*PROMPT*.
Only the lines below from the one containing "cells are negative" to the one containing "adenocarcinoma stained with" should be repeated, both included and unchanged.

*DATA PROVIDED*.

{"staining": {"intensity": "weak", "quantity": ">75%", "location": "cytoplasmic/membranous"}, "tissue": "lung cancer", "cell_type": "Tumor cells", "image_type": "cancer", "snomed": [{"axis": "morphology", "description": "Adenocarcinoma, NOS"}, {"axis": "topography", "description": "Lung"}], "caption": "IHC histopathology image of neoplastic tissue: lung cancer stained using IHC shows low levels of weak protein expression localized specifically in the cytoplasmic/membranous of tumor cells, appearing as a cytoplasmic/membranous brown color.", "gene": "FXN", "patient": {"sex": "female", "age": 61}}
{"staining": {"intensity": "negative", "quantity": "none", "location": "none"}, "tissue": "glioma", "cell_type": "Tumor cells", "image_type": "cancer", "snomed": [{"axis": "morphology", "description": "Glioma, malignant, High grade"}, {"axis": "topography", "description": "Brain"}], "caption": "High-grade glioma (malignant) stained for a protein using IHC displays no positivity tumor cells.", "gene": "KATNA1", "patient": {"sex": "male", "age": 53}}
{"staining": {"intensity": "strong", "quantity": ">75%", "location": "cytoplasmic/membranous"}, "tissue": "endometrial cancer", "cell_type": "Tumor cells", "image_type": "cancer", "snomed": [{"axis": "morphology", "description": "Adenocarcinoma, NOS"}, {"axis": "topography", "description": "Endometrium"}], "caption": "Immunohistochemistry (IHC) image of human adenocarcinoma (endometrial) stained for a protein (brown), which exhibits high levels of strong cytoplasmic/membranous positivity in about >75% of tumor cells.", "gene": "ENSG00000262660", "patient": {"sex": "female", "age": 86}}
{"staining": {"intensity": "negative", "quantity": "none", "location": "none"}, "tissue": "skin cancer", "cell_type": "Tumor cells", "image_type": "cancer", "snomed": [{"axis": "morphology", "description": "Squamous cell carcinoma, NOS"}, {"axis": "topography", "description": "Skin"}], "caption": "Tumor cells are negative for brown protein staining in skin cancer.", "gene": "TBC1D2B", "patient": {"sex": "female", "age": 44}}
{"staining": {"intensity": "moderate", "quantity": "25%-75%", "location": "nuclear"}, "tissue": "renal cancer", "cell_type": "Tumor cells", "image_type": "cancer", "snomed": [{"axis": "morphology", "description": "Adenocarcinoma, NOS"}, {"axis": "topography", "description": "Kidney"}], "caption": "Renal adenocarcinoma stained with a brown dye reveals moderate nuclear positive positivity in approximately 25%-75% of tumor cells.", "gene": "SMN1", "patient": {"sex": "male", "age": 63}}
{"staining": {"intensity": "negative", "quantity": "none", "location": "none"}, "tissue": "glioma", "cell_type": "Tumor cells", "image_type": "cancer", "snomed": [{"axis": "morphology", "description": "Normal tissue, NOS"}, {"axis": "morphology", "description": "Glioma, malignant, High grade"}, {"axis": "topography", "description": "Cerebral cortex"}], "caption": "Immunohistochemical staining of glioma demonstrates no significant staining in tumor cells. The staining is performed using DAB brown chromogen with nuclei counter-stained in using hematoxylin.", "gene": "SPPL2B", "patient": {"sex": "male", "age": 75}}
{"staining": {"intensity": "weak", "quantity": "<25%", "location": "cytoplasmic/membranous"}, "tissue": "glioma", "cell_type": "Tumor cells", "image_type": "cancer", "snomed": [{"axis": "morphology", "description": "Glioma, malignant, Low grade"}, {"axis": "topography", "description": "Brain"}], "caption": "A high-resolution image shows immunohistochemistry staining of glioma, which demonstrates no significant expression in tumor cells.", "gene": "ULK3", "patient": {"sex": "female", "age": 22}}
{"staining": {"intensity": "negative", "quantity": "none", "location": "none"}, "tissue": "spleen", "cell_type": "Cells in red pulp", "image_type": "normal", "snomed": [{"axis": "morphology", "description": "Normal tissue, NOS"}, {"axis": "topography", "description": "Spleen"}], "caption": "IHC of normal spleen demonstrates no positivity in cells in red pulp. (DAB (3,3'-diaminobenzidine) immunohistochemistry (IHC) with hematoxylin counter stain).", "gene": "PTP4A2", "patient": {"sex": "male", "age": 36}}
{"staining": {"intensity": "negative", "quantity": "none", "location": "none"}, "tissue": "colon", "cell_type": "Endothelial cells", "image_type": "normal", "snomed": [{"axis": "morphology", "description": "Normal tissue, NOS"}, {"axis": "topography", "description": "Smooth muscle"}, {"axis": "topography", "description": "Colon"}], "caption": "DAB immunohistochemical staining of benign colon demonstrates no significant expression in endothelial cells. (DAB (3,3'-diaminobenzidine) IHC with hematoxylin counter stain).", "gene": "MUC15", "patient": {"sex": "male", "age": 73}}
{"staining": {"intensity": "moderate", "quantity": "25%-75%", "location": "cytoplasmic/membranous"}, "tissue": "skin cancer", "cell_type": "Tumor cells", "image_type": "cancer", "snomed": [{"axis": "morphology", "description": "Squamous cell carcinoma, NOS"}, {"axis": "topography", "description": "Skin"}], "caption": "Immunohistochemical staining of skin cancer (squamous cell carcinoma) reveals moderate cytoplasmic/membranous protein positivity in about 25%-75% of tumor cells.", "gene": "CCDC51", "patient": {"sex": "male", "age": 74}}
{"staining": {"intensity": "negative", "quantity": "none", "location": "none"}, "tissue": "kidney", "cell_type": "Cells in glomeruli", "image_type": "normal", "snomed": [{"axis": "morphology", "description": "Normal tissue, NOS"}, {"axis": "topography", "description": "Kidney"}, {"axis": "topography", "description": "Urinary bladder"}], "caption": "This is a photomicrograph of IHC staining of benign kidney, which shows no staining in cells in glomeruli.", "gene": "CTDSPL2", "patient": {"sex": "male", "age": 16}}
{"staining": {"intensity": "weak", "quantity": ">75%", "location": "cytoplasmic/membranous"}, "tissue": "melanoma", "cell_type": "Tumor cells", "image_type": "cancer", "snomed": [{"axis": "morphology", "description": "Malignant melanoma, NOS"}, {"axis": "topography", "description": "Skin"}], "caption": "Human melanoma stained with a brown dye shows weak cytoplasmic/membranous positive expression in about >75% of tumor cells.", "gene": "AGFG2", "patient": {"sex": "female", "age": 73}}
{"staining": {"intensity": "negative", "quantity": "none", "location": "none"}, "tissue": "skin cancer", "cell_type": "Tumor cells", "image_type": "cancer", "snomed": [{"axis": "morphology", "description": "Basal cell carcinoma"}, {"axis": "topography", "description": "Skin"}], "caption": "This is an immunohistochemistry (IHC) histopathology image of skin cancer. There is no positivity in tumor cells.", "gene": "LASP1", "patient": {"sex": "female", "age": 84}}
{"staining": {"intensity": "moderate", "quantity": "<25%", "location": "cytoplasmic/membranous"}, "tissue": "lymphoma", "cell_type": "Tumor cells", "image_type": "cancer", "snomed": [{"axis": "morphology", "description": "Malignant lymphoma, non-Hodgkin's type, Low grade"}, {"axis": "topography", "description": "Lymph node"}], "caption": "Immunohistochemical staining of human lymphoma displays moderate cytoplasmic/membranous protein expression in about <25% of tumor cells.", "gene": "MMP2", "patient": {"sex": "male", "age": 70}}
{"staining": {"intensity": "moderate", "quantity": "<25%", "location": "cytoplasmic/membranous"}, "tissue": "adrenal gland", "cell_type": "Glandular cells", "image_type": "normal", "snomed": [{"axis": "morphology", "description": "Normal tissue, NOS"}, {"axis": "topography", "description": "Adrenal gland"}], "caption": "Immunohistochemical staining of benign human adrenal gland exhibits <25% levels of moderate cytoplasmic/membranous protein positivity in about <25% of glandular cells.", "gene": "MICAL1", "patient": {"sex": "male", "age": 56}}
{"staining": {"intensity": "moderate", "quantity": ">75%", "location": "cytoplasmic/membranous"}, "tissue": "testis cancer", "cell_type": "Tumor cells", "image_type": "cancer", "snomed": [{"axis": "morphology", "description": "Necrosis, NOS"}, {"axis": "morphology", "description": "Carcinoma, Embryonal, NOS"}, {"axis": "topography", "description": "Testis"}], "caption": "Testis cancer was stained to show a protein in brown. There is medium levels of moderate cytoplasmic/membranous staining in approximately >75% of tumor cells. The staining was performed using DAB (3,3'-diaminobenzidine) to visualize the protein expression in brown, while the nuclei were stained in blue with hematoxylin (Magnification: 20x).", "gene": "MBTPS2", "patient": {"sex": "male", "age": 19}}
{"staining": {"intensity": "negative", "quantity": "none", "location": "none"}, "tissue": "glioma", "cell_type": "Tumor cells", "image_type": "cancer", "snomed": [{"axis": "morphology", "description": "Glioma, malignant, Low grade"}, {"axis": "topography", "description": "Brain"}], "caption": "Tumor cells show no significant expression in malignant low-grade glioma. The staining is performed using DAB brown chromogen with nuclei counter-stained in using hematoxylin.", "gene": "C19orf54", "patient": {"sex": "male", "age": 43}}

*SOLVED EXERCISE*.
{"staining": {"intensity": "negative", "quantity": "none", "location": "none"}, "tissue": "skin cancer", "cell_type": "Tumor cells", "image_type": "cancer", "snomed": [{"axis": "morphology", "description": "Squamous cell carcinoma, NOS"}, {"axis": "topography", "description": "Skin"}], "caption": "Tumor cells are negative for brown protein staining in skin cancer.", "gene": "TBC1D2B", "patient": {"sex": "female", "age": 44}}
{"staining": {"intensity": "moderate", "quantity": "25%-75%", "location": "nuclear"}, "tissue": "renal cancer", "cell_type": "Tumor cells", "image_type": "cancer", "snomed": [{"axis": "morphology", "description": "Adenocarcinoma, NOS"}, {"axis": "topography", "description": "Kidney"}], "caption": "Renal adenocarcinoma stained with a brown dye reveals moderate nuclear positive positivity in approximately 25%-75% of tumor cells.", "gene": "SMN1", "patient": {"sex": "male", "age": 63}}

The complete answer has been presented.